What do you guys think, and if you have any other ideas on how i could come about to reach my goal that would be great as well.

if your goal is to make the car VERY reliable and quick. go with a sc i know that you will not gat the mad 370 whp but you will get a reliable car. YOu can get 300 + with a sc car and you will like it


----------



## tekstepvr6 (Aug 15, 2001)

*Re: Question about EIP's Turbo kit. (spooln6)*


_Quote, originally posted by *spooln6* »_if your goal is to make the car VERY reliable and quick. go with a sc i know that you will not gat the mad 370 whp but you will get a reliable car. YOu can get 300 + with a sc car and you will like it 


Can you explain to me what makes a turbo car unreliable?


----------



## spooln6 (May 27, 2005)

*Re: Question about EIP's Turbo kit. (tekstepvr6)*


_Quote, originally posted by *tekstepvr6* »_
Can you explain to me what makes a turbo car unreliable?

on a sc car you have a charger when you have a turbo as you know there is alot more parts if your suprecharger fails you loose a charger.. If you loose a waste gate you loose you whole motor boost going ski high. Plus on a turbo there is more to go wrong with it then on a sc car. And you get grad boost gain on a sc car and as every one knows you hit gull boost at at 3K 3.5k little more harder on the trans then a sc car. plus i have a couple of friends that have a vr turbo car and they all say there car will run strong one day then not so strong the next tiem they drive it. On my car every time I start it it runs the same. This is just what i think. I am not putting down a turbo in any way just stating what I think. also i did not say that a turbo car is unreliable just stated what i think between turbo and sc jsut saying i think a sc car is MORE reliable that is it


----------



## 16plus4v (May 4, 2006)

*Re: Question about EIP's Turbo kit. (spooln6)*

No vr 300+ whp on stock motor is reliable PERIOD. If you build an 8psi setup on a vrt it will be equally reliable as a charger setup with proper tuning, if not better due to the lag you might even save some gas. its all in the driver as well.
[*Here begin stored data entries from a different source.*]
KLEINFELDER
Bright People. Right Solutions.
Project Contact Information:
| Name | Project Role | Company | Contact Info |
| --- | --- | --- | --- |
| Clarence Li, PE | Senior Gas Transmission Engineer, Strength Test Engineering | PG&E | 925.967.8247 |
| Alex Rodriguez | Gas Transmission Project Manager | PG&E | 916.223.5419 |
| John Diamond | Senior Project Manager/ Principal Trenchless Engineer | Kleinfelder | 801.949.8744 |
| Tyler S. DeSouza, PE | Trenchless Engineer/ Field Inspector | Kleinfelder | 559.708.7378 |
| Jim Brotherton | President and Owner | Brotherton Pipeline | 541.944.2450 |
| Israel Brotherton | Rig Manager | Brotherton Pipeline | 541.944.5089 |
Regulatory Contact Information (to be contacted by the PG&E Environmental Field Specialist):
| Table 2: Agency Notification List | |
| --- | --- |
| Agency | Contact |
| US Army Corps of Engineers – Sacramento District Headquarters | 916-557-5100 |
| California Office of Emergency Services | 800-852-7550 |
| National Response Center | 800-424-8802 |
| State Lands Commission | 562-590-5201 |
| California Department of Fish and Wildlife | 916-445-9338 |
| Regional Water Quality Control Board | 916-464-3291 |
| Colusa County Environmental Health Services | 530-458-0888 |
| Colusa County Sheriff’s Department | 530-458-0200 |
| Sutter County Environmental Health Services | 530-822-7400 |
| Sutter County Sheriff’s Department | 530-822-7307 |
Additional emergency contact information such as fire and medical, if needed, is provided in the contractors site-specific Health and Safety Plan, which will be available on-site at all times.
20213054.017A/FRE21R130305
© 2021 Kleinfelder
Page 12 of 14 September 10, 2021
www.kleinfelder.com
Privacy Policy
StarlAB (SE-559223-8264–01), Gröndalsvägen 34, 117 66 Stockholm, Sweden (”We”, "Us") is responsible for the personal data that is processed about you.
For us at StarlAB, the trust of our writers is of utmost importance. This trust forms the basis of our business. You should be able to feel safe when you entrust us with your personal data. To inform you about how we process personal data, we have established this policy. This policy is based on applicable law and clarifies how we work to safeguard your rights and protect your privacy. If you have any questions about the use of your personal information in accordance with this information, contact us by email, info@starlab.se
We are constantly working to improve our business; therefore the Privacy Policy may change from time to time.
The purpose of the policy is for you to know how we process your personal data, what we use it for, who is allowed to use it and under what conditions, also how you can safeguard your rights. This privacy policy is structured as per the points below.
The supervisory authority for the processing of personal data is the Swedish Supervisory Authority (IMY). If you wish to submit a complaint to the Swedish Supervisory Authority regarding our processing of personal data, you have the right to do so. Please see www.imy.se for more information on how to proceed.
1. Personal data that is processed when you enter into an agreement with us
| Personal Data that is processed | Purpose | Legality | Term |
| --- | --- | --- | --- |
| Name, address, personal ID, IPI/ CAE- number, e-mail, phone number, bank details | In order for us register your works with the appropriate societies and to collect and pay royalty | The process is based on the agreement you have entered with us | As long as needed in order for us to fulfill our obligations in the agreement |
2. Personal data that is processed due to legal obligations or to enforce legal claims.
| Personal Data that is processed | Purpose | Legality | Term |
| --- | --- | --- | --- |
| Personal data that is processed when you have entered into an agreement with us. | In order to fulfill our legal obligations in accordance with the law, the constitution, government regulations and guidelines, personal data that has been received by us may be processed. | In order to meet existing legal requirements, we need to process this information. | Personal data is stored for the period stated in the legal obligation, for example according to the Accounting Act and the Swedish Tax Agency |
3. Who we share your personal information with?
If you beat your car.. things will happen


----------



## Brett0712 (Aug 24, 2005)

*Re: Question about EIP's Turbo kit. (16plus4v)*


_Quote, originally posted by *16plus4v* »_If you beat your car.. things will happen









Very true my friend... Thank god it was only my tranny though.


----------



## burtonguy567 (Apr 24, 2005)

*Re: Question about EIP's Turbo kit. (dee ess kay)*

i have an EIP software and fueling based kind of kit...if i had the money i would have bought their kit...but their fueling and chip tuning is incredible...i just got my stage 2 and im currently at 15psi and i have incredible power, and the idle and driveability of it is awesome http://****************.com/smile/emthup.gif ...for those who say EIP's parts are not good i don't know what they are talking about, i have been down to the shop SEVERAL times and all of their parts are fabbed in house and they know their ****! i would recommend EIP to anyone because every1 down their are great people...Their tech support is also great, JJ has helped me out quite a few times, and they are very helpful and will stick with u to make sure u get everything running correctly







...when i took my car down there to get tuned they went the extra mile and set aside time to install an inline fuel pump for me because i was running lean on the dyno, which they would usually make me bring my car back another time to do but they did it right then and there...while my friends and i were waiting for the install and tuning Kyle was very friendly and sat there and talked with us for a majority of the time and was a really cool guy...he even offered us food from a takeout resteraunt and then on top of that he drove me to get money since my car was on the dyno still...All the guys down at EIP are great! and the quality and time spent on developing their products is also great







...i would recommend EIP to ANYONE, ANYDAY http://****************.com/smile/emthup.gif ...if u have the money i would highly suggest buying their kit http://****************.com/smile/emthup.gif http://****************.com/smile/emthup.gif 
-Chris
EDIT-i also know that they are ALWAYS fooling around with new idea's and exspiermenting to make their products even better then what they already are http://****************.com/smile/emthup.gif ...the customer service is UNBEATABLE from my exsperiences...and like some1 said earlier they have been in the business for a very very long time and in my opinion nothing speaks more then experience and the quality of a product...and what makes people keep coming back is their GREAT customer service http://****************.com/smile/emthup.gif 


_Modified by burtonguy567 at 9:06 AM 9-2-2006_


----------



## clarksongli (Nov 4, 2003)

*Re: Question about EIP's Turbo kit. (burtonguy567)*

you do realize that they dont make any actual turbos/controllers/bovs/dvs
all they make is software and piping pretty much, not that that is a bad thing, but i think people are getting confused on wat is being questioned here.....eip uses quality parts and i cant speak from experience but im sure their welding is fine too......i think people are justing having issues with the fact that they pay for someone else to do the fitting and it shows in the price of the turbo kits they offer......but when things dont fit the way they were meant to, i can see being angry......im not sure how much experience you have with motor work, but if you dont have experience and you pay someone who does, and it doesnt work out, there is a reason to be angry


----------



## tekstepvr6 (Aug 15, 2001)

*Re: Question about EIP's Turbo kit. (16plus4v)*


_Quote, originally posted by *16plus4v* »_No vr 300+ whp on stock motor is reliable PERIOD.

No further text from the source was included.